Your objective: Please transcribe the listing below in full and word for word, without its pictures.

____ Data section

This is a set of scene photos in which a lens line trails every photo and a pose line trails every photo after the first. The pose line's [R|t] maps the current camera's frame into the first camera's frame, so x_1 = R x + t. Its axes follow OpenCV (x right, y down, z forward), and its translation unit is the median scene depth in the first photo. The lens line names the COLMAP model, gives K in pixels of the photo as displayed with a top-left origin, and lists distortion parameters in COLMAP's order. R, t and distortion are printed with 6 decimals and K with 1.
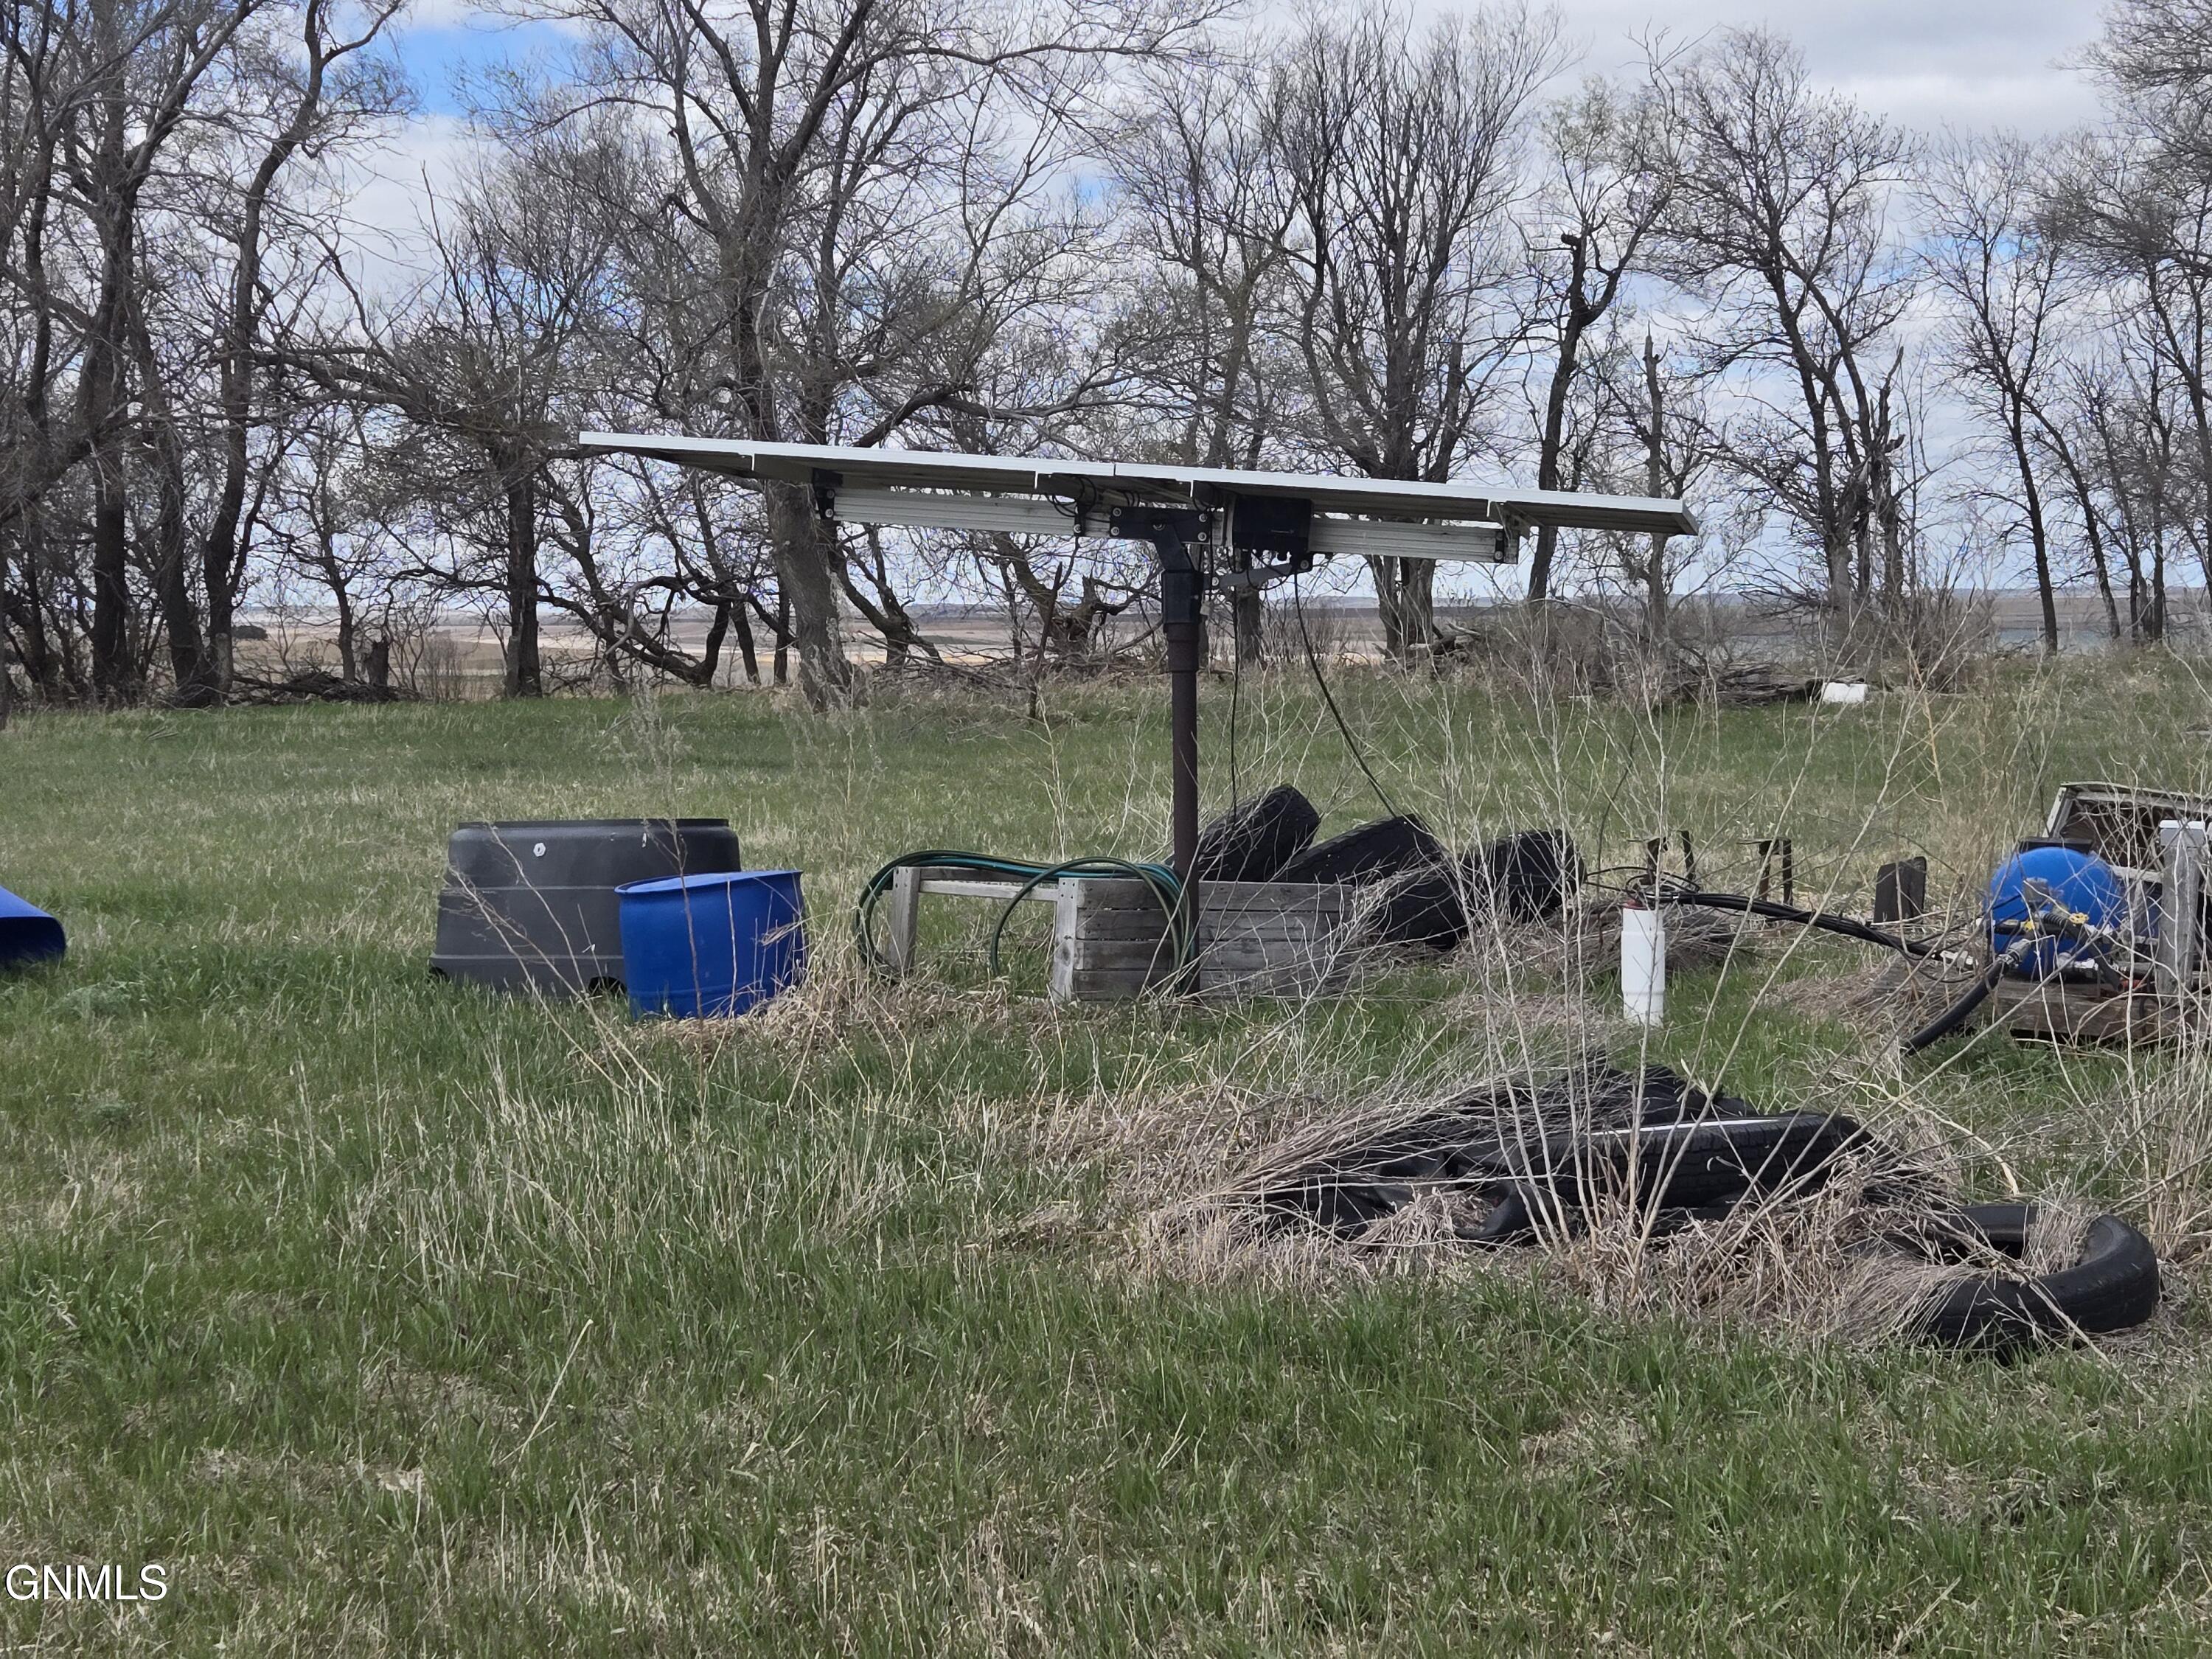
lens RADIAL K [[1485.7, 0, 1109.7], [0, 1485.7, 827.9], [0, 0, 1]] dist [0.007822, -0.005112]
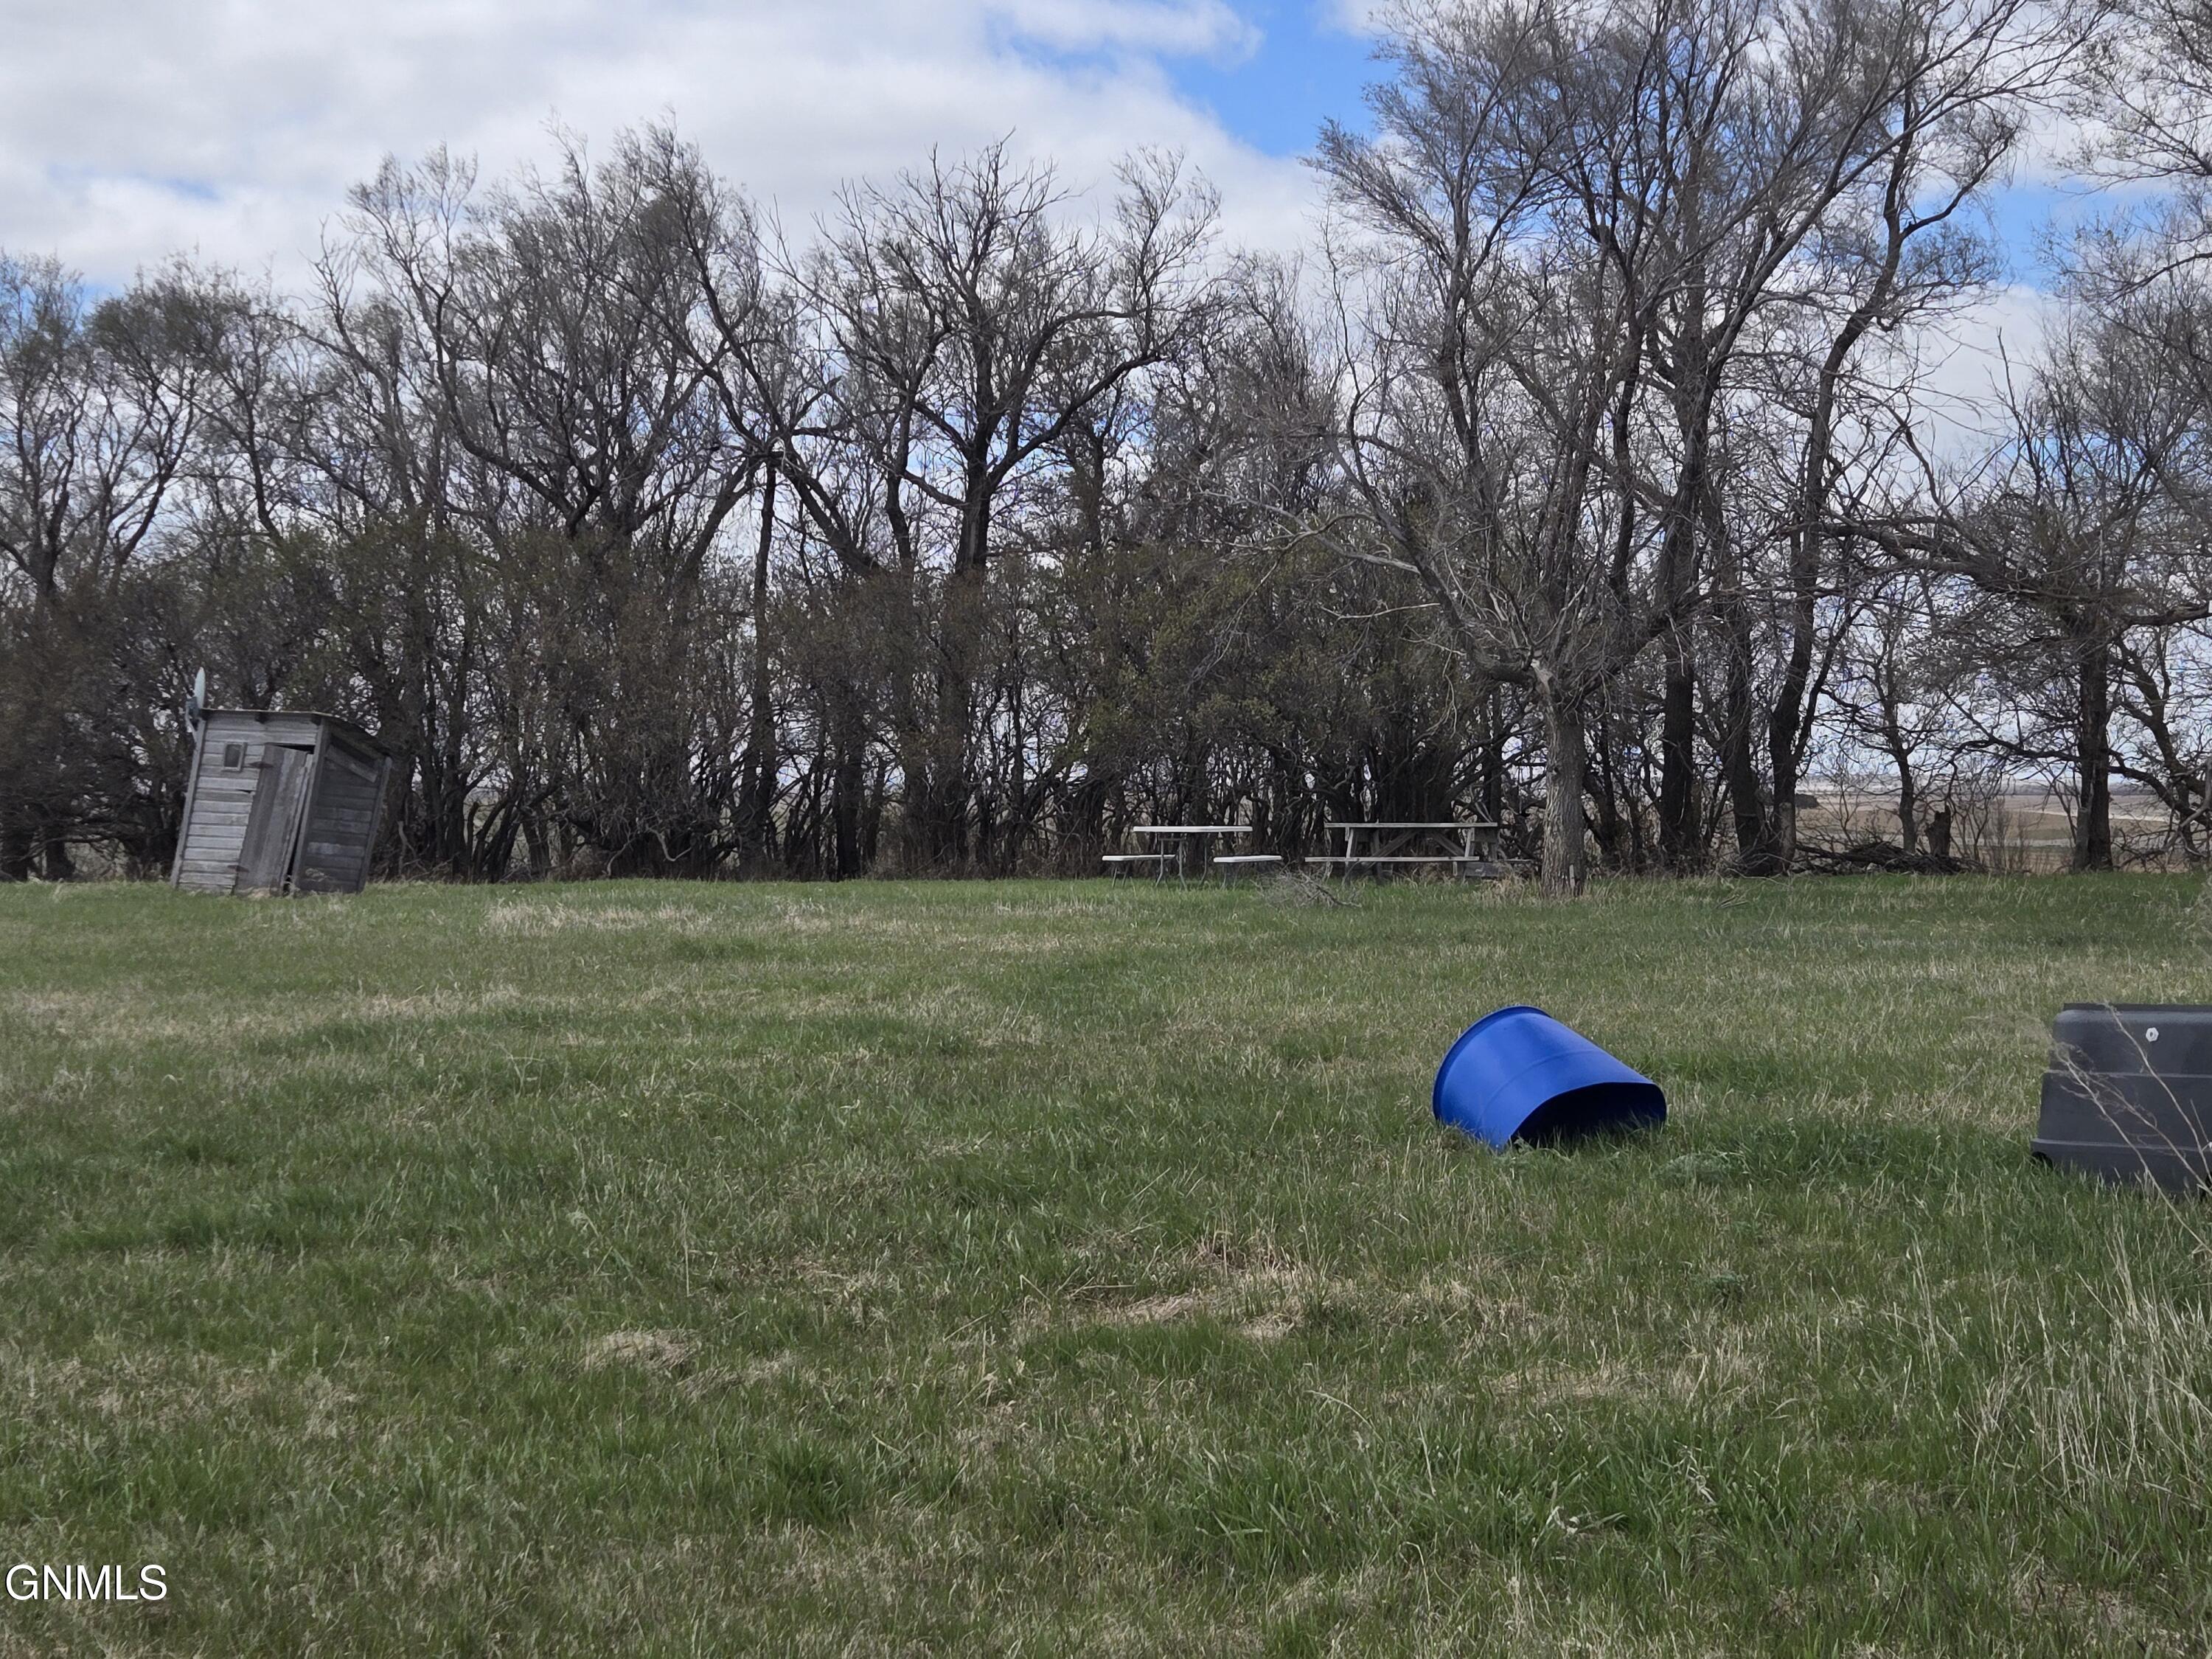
lens RADIAL K [[1485.7, 0, 1110.0], [0, 1485.7, 835.7], [0, 0, 1]] dist [0.007822, -0.005112]
pose [[0.983003, 0.018241, -0.182682, -0.863847], [-0.025372, 0.999001, -0.036776, -0.060173], [0.181829, 0.040786, 0.982484, -0.067258]]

________

Your response:
This is a set of scene photos in which a lens line trails every photo and a pose line trails every photo after the first. The pose line's [R|t] maps the current camera's frame into the first camera's frame, so x_1 = R x + t. Its axes follow OpenCV (x right, y down, z forward), and its translation unit is the median scene depth in the first photo. The lens line names the COLMAP model, gives K in pixels of the photo as displayed with a top-left origin, and lists distortion parameters in COLMAP's order. R, t and distortion are printed with 6 decimals and K with 1.
lens RADIAL K [[1485.7, 0, 1109.7], [0, 1485.7, 827.9], [0, 0, 1]] dist [0.007822, -0.005112]
lens RADIAL K [[1485.7, 0, 1110.0], [0, 1485.7, 835.7], [0, 0, 1]] dist [0.007822, -0.005112]
pose [[0.983003, 0.018241, -0.182682, -0.863847], [-0.025372, 0.999001, -0.036776, -0.060173], [0.181829, 0.040786, 0.982484, -0.067258]]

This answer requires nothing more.